### What to work on
Write out every record below exactly, leaving the pictures out.

[Text-based hardware design files]
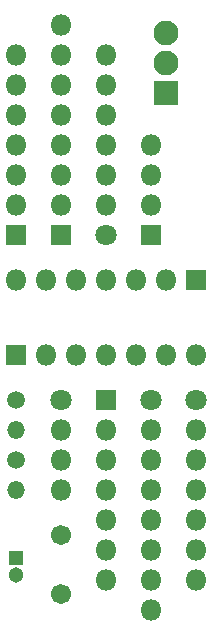
<source format=gbr>
G04 #@! TF.GenerationSoftware,KiCad,Pcbnew,(5.0.0)*
G04 #@! TF.CreationDate,2018-09-14T11:50:53-04:00*
G04 #@! TF.ProjectId,one-counter,6F6E652D636F756E7465722E6B696361,rev?*
G04 #@! TF.SameCoordinates,Original*
G04 #@! TF.FileFunction,Soldermask,Bot*
G04 #@! TF.FilePolarity,Negative*
%FSLAX46Y46*%
G04 Gerber Fmt 4.6, Leading zero omitted, Abs format (unit mm)*
G04 Created by KiCad (PCBNEW (5.0.0)) date 09/14/18 11:50:53*
%MOMM*%
%LPD*%
G01*
G04 APERTURE LIST*
%ADD10R,2.101600X2.101600*%
%ADD11C,2.101600*%
%ADD12R,1.801600X1.801600*%
%ADD13O,1.801600X1.801600*%
%ADD14C,1.801600*%
%ADD15R,1.301600X1.301600*%
%ADD16C,1.301600*%
%ADD17C,1.501600*%
%ADD18O,1.501600X1.501600*%
%ADD19C,1.701600*%
G04 APERTURE END LIST*
D10*
G04 #@! TO.C,U1*
X175260000Y-92075000D03*
D11*
X175260000Y-89535000D03*
X175260000Y-86995000D03*
G04 #@! TD*
D12*
G04 #@! TO.C,U8*
X162560000Y-104140000D03*
D13*
X162560000Y-101600000D03*
X162560000Y-99060000D03*
X162560000Y-96520000D03*
X162560000Y-93980000D03*
X162560000Y-91440000D03*
X162560000Y-88900000D03*
G04 #@! TD*
G04 #@! TO.C,J2*
X162560000Y-107950000D03*
X165100000Y-107950000D03*
X167640000Y-107950000D03*
X170180000Y-107950000D03*
X172720000Y-107950000D03*
X175260000Y-107950000D03*
D12*
X177800000Y-107950000D03*
G04 #@! TD*
G04 #@! TO.C,U4*
X170180000Y-118110000D03*
D13*
X170180000Y-120650000D03*
X170180000Y-123190000D03*
X170180000Y-125730000D03*
X170180000Y-128270000D03*
X170180000Y-130810000D03*
X170180000Y-133350000D03*
G04 #@! TD*
D12*
G04 #@! TO.C,U2*
X173990000Y-104140000D03*
D13*
X173990000Y-101600000D03*
X173990000Y-99060000D03*
X173990000Y-96520000D03*
G04 #@! TD*
D12*
G04 #@! TO.C,U6*
X166370000Y-104140000D03*
D13*
X166370000Y-101600000D03*
X166370000Y-99060000D03*
X166370000Y-96520000D03*
X166370000Y-93980000D03*
X166370000Y-91440000D03*
X166370000Y-88900000D03*
X166370000Y-86360000D03*
G04 #@! TD*
G04 #@! TO.C,U3*
X166370000Y-125730000D03*
X166370000Y-123190000D03*
X166370000Y-120650000D03*
D14*
X166370000Y-118110000D03*
G04 #@! TD*
D13*
G04 #@! TO.C,U5*
X170180000Y-88900000D03*
X170180000Y-91440000D03*
X170180000Y-93980000D03*
X170180000Y-96520000D03*
X170180000Y-99060000D03*
X170180000Y-101600000D03*
D14*
X170180000Y-104140000D03*
G04 #@! TD*
D13*
G04 #@! TO.C,U7*
X173990000Y-135890000D03*
X173990000Y-133350000D03*
X173990000Y-130810000D03*
X173990000Y-128270000D03*
X173990000Y-125730000D03*
X173990000Y-123190000D03*
X173990000Y-120650000D03*
D14*
X173990000Y-118110000D03*
G04 #@! TD*
G04 #@! TO.C,U9*
X177800000Y-118110000D03*
D13*
X177800000Y-120650000D03*
X177800000Y-123190000D03*
X177800000Y-125730000D03*
X177800000Y-128270000D03*
X177800000Y-130810000D03*
X177800000Y-133350000D03*
G04 #@! TD*
D15*
G04 #@! TO.C,C2*
X162560000Y-131445000D03*
D16*
X162560000Y-132945000D03*
G04 #@! TD*
D12*
G04 #@! TO.C,J1*
X162560000Y-114300000D03*
D13*
X165100000Y-114300000D03*
X167640000Y-114300000D03*
X170180000Y-114300000D03*
X172720000Y-114300000D03*
X175260000Y-114300000D03*
X177800000Y-114300000D03*
G04 #@! TD*
D17*
G04 #@! TO.C,R1*
X162560000Y-118110000D03*
D18*
X162560000Y-120650000D03*
G04 #@! TD*
G04 #@! TO.C,R2*
X162560000Y-125730000D03*
D17*
X162560000Y-123190000D03*
G04 #@! TD*
D19*
G04 #@! TO.C,C1*
X166370000Y-129540000D03*
X166370000Y-134540000D03*
G04 #@! TD*
M02*

</source>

### Your response
<source format=gbr>
G04 #@! TF.GenerationSoftware,KiCad,Pcbnew,(5.0.0)*
G04 #@! TF.CreationDate,2018-09-14T11:50:53-04:00*
G04 #@! TF.ProjectId,one-counter,6F6E652D636F756E7465722E6B696361,rev?*
G04 #@! TF.SameCoordinates,Original*
G04 #@! TF.FileFunction,Soldermask,Bot*
G04 #@! TF.FilePolarity,Negative*
%FSLAX46Y46*%
G04 Gerber Fmt 4.6, Leading zero omitted, Abs format (unit mm)*
G04 Created by KiCad (PCBNEW (5.0.0)) date 09/14/18 11:50:53*
%MOMM*%
%LPD*%
G01*
G04 APERTURE LIST*
%ADD10R,2.101600X2.101600*%
%ADD11C,2.101600*%
%ADD12R,1.801600X1.801600*%
%ADD13O,1.801600X1.801600*%
%ADD14C,1.801600*%
%ADD15R,1.301600X1.301600*%
%ADD16C,1.301600*%
%ADD17C,1.501600*%
%ADD18O,1.501600X1.501600*%
%ADD19C,1.701600*%
G04 APERTURE END LIST*
D10*
G04 #@! TO.C,U1*
X175260000Y-92075000D03*
D11*
X175260000Y-89535000D03*
X175260000Y-86995000D03*
G04 #@! TD*
D12*
G04 #@! TO.C,U8*
X162560000Y-104140000D03*
D13*
X162560000Y-101600000D03*
X162560000Y-99060000D03*
X162560000Y-96520000D03*
X162560000Y-93980000D03*
X162560000Y-91440000D03*
X162560000Y-88900000D03*
G04 #@! TD*
G04 #@! TO.C,J2*
X162560000Y-107950000D03*
X165100000Y-107950000D03*
X167640000Y-107950000D03*
X170180000Y-107950000D03*
X172720000Y-107950000D03*
X175260000Y-107950000D03*
D12*
X177800000Y-107950000D03*
G04 #@! TD*
G04 #@! TO.C,U4*
X170180000Y-118110000D03*
D13*
X170180000Y-120650000D03*
X170180000Y-123190000D03*
X170180000Y-125730000D03*
X170180000Y-128270000D03*
X170180000Y-130810000D03*
X170180000Y-133350000D03*
G04 #@! TD*
D12*
G04 #@! TO.C,U2*
X173990000Y-104140000D03*
D13*
X173990000Y-101600000D03*
X173990000Y-99060000D03*
X173990000Y-96520000D03*
G04 #@! TD*
D12*
G04 #@! TO.C,U6*
X166370000Y-104140000D03*
D13*
X166370000Y-101600000D03*
X166370000Y-99060000D03*
X166370000Y-96520000D03*
X166370000Y-93980000D03*
X166370000Y-91440000D03*
X166370000Y-88900000D03*
X166370000Y-86360000D03*
G04 #@! TD*
G04 #@! TO.C,U3*
X166370000Y-125730000D03*
X166370000Y-123190000D03*
X166370000Y-120650000D03*
D14*
X166370000Y-118110000D03*
G04 #@! TD*
D13*
G04 #@! TO.C,U5*
X170180000Y-88900000D03*
X170180000Y-91440000D03*
X170180000Y-93980000D03*
X170180000Y-96520000D03*
X170180000Y-99060000D03*
X170180000Y-101600000D03*
D14*
X170180000Y-104140000D03*
G04 #@! TD*
D13*
G04 #@! TO.C,U7*
X173990000Y-135890000D03*
X173990000Y-133350000D03*
X173990000Y-130810000D03*
X173990000Y-128270000D03*
X173990000Y-125730000D03*
X173990000Y-123190000D03*
X173990000Y-120650000D03*
D14*
X173990000Y-118110000D03*
G04 #@! TD*
G04 #@! TO.C,U9*
X177800000Y-118110000D03*
D13*
X177800000Y-120650000D03*
X177800000Y-123190000D03*
X177800000Y-125730000D03*
X177800000Y-128270000D03*
X177800000Y-130810000D03*
X177800000Y-133350000D03*
G04 #@! TD*
D15*
G04 #@! TO.C,C2*
X162560000Y-131445000D03*
D16*
X162560000Y-132945000D03*
G04 #@! TD*
D12*
G04 #@! TO.C,J1*
X162560000Y-114300000D03*
D13*
X165100000Y-114300000D03*
X167640000Y-114300000D03*
X170180000Y-114300000D03*
X172720000Y-114300000D03*
X175260000Y-114300000D03*
X177800000Y-114300000D03*
G04 #@! TD*
D17*
G04 #@! TO.C,R1*
X162560000Y-118110000D03*
D18*
X162560000Y-120650000D03*
G04 #@! TD*
G04 #@! TO.C,R2*
X162560000Y-125730000D03*
D17*
X162560000Y-123190000D03*
G04 #@! TD*
D19*
G04 #@! TO.C,C1*
X166370000Y-129540000D03*
X166370000Y-134540000D03*
G04 #@! TD*
M02*

</source>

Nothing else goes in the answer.